Demikianlah, hubungan Asma binti Abu Bakar dan Qutailah sempat terputus lantaran perempuan berjulukan Dzatu nithaqain ini masuk Islam, sedangkan ibundanya tetap memeluk agama nenek moyang. Selain itu, keduanya juga terpisah jarak yang cukup jauh setelah Asma dan ayahnya hijrah ke Madinah.

Akan tetapi Rasulullah Saw memerintahkan putri Abu Bakr ini untuk tetap bersilaturahmi meskipun ibu kandungnya bukanlah seorang Muslimah. 

Di Indonesia, istilah silaturahmi justru cenderung dimaknai lebih luas, tidak hanya untuk memperbaiki hubungan yang sempat terputus, tetapi juga ikatan yang dari awal memang baik-baik saja. Juga tak hanya ditujukan kepada karib kerabat saja, melainkan kepada siapapun. 

Sejatinya memang tak ada larangan untuk menggunakan kata silaturahmi dalam konteks syariat maupun kebiasaan sehari-hari. Akan tetapi, hadis-hadis keutamaan silaturahim tentunya ditujukan pada makna syariat. 

Baca: Ucapan Lebaran, Minal Aidin wal Faizin atau Taqabbalallahu Minna wa Minkum?

 

Keutamaan silaturahmi

Menyambung tali persaudaraan adalah perkara mulia yang amat dianjurkan. Rasulullah Saw bahkan pernah memberi peringatan bahwa orang yang memutus silaturahim tidak akan masuk surga. 

Di samping itu, silaturahim juga memiliki berbagai keistimewaan, beberapa di antaranya dapat memudahkan rezeki dan memanjangkan umur.
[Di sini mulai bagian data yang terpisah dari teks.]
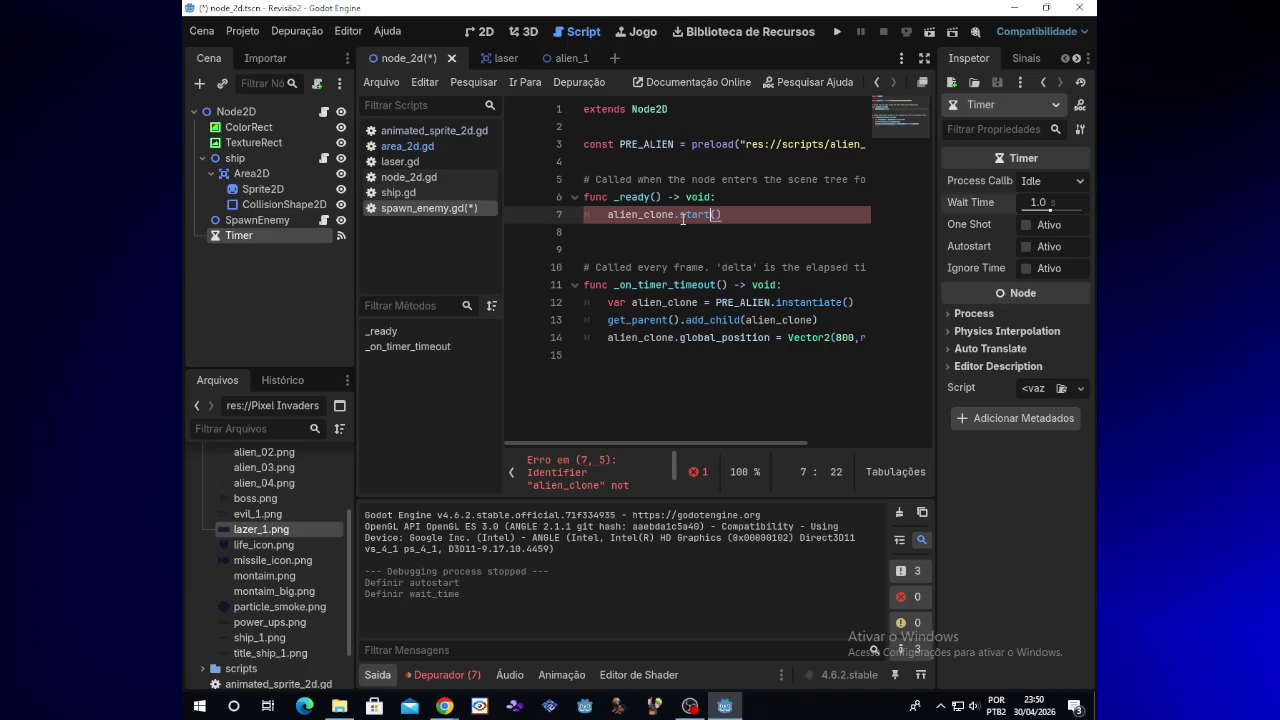
key(Right)
key(Right)
key(BackSpace)
key(BackSpace)
key(BackSpace)
key(BackSpace)
key(BackSpace)
key(BackSpace)
key(BackSpace)
key(BackSpace)
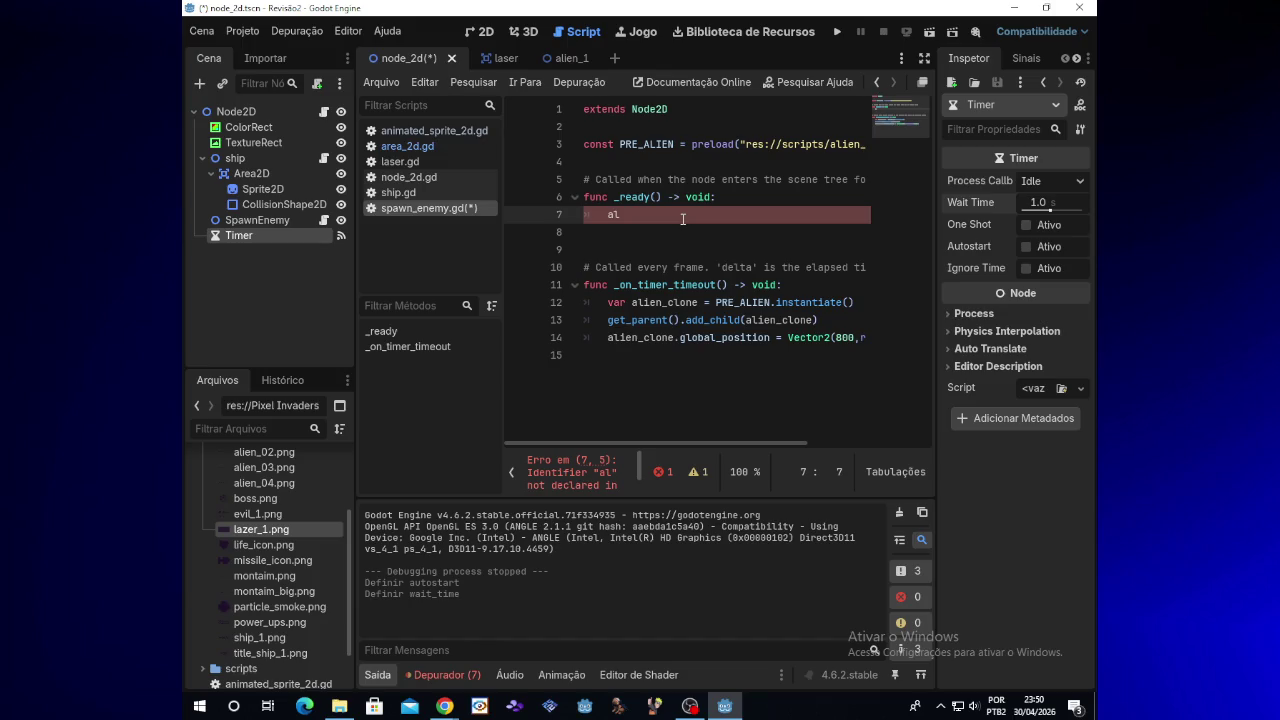
key(BackSpace)
key(BackSpace)
text(#)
Nabi Muhammad Saw bersabda: 

"Barangsiapa beriman kepada Allah dan hari akhir, hendaknya ia memuliakan tamunya. Barangsiapa beriman kepada Allah dan hari Akhir, hendaknya ia menyambung tali silaturahmi, dan barangsiapa beriman kepada Allah dan hari akhir, hendaknya ia berkata baik atau diam." (HR. Bukhari)

Dalam riwayat lainnya, Rasulullah Saw bersabda 

“Barangsiapa ingin dibentangkan pintu rezeki untuknya dan dipanjangkan sisa umurnya hendaknya ia menyambung tali silaturahmi.” (HR. Bukhari)

Ibnu Hajar al-Atsqalani dalam Fathul Bari bi Syarhi Shahih Al-Bukhari mengemukakan, arti dibentangkan rezekinya adalah ditambahkan keberkahannya. Karena berilaturahim dengan kerabat termasuk sedekah, dan sedekah bisa mengembangkan dan menambahkan harta.

Kemudian Ibnu Bathal dalam Syarh Shahih Al-Bukhari menyatakan, ada dua pendapat mengenai maksud dipanjangkan umurnya, pertama, orang yang bersilaturahmi akan diingat kebaikannya meskipun sudah menutup usia. Seakan-akan ia belum meninggal.

Pendapat kedua, saat ditetapkan umur seseorang di dalam kandungan, dituliskan bahwa apabila ia bersilaturahmi maka umurnya akan dipanjangkan.

 

 

Sumber: Disarikan dari keterangan dalam Fathul Bari bi Syarhi Shahih Al-Bukhari karya Ibnu Hajar al-Atsqalani, Syarh Shahih Muslim karya Abu Zakaria Muhyuddin an-Nawawi, serta Syarh Shahih Al-Bukhari karya Abul Hasan Ali bin Khalaf bin Abdul Malik bin Bathal Al-Bakri Al-Qurthubi.